● How to complete this task
Among the records below, find each line bearing the word "omitted" and copy it.

● Material for this task
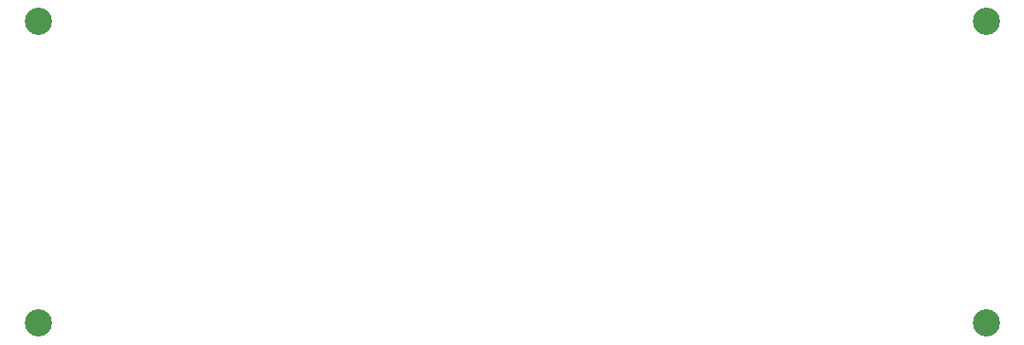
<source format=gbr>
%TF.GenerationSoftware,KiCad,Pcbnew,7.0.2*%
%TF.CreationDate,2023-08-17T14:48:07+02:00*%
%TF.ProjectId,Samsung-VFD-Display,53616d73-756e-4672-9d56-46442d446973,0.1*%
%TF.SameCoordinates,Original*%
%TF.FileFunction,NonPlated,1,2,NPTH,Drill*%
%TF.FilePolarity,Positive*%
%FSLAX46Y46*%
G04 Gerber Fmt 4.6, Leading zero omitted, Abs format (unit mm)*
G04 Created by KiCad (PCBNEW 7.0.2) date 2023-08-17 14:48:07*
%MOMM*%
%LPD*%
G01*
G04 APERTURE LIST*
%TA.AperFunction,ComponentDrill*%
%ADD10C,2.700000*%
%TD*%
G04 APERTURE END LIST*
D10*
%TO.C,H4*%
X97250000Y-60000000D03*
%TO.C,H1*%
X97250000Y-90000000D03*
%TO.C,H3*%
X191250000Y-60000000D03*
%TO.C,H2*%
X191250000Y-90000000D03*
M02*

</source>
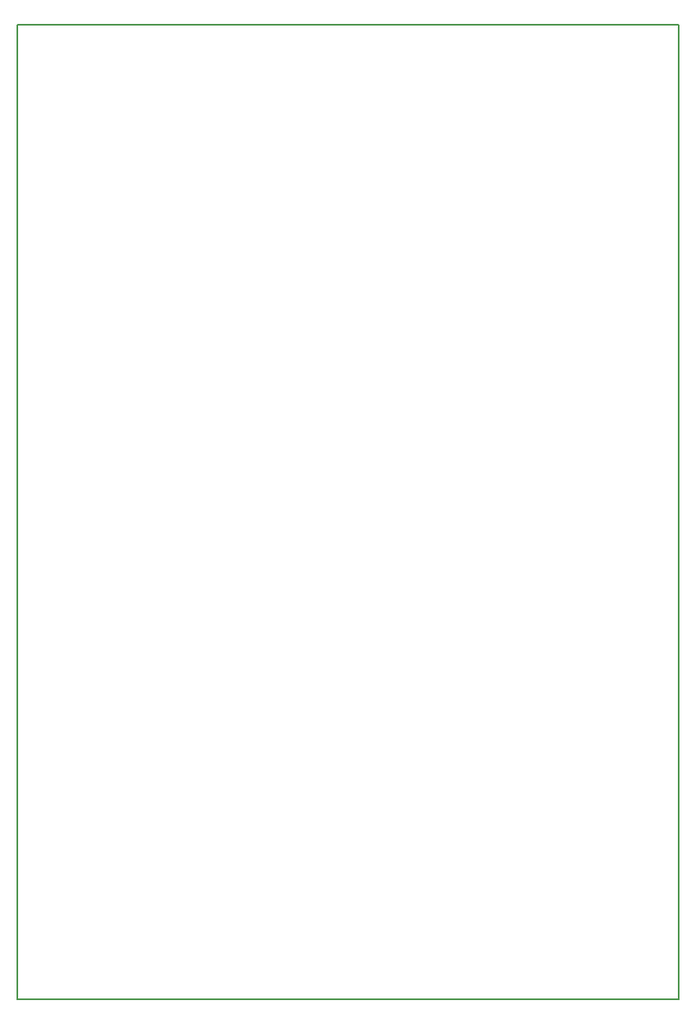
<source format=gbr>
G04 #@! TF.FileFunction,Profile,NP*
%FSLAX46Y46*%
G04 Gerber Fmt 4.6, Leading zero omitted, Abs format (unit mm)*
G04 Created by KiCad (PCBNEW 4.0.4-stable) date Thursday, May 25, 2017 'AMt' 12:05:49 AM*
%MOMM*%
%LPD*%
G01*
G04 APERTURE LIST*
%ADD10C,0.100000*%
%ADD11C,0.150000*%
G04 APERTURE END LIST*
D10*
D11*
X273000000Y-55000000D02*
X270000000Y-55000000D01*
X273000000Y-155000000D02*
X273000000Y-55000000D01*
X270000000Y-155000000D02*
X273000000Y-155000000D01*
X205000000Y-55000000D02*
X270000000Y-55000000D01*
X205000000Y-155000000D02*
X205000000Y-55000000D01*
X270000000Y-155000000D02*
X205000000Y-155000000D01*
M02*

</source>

...

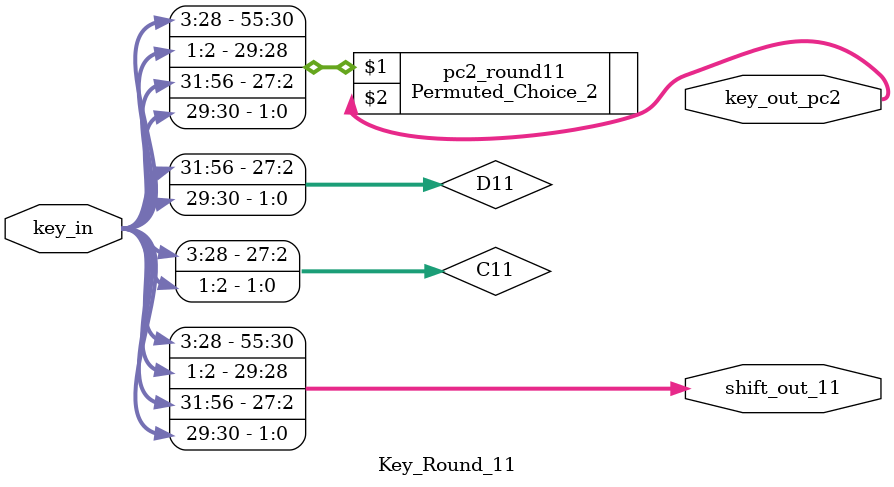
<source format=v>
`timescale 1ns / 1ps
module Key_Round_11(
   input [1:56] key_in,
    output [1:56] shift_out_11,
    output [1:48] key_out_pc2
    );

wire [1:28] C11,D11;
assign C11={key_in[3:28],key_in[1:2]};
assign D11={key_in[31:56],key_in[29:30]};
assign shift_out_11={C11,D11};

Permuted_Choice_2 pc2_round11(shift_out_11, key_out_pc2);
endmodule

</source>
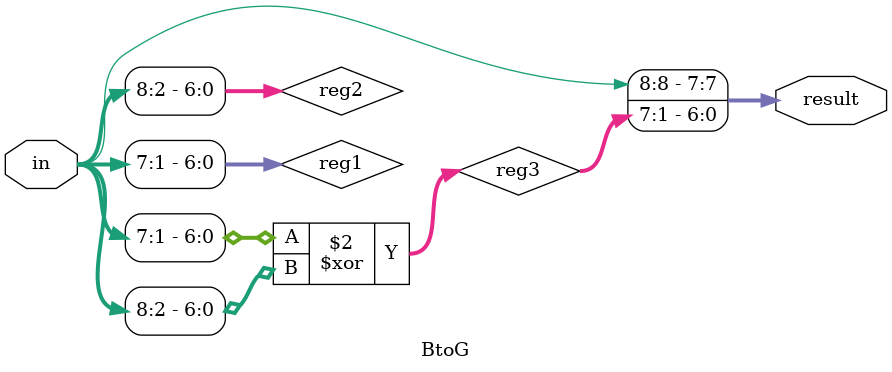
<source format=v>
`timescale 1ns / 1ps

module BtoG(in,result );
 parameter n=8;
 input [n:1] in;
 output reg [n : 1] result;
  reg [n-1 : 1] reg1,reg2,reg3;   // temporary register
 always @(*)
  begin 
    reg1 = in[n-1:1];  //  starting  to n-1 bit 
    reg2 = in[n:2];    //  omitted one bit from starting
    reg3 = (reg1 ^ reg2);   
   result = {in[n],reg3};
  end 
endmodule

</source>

* * *

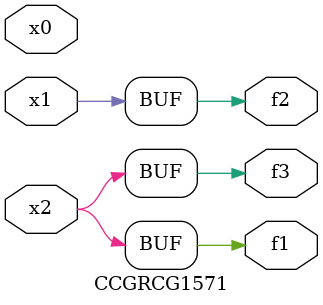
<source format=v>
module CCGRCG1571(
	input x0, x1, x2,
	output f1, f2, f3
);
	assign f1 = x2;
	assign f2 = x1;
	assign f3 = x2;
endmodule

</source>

● Expected output
G04 Gerber Fmt 4.6, Leading zero omitted, Abs format (unit mm)*
G04 Gerber Fmt 4.6, Leading zero omitted, Abs format (unit mm)*
    reg2 = in[n:2];    //  omitted one bit from starting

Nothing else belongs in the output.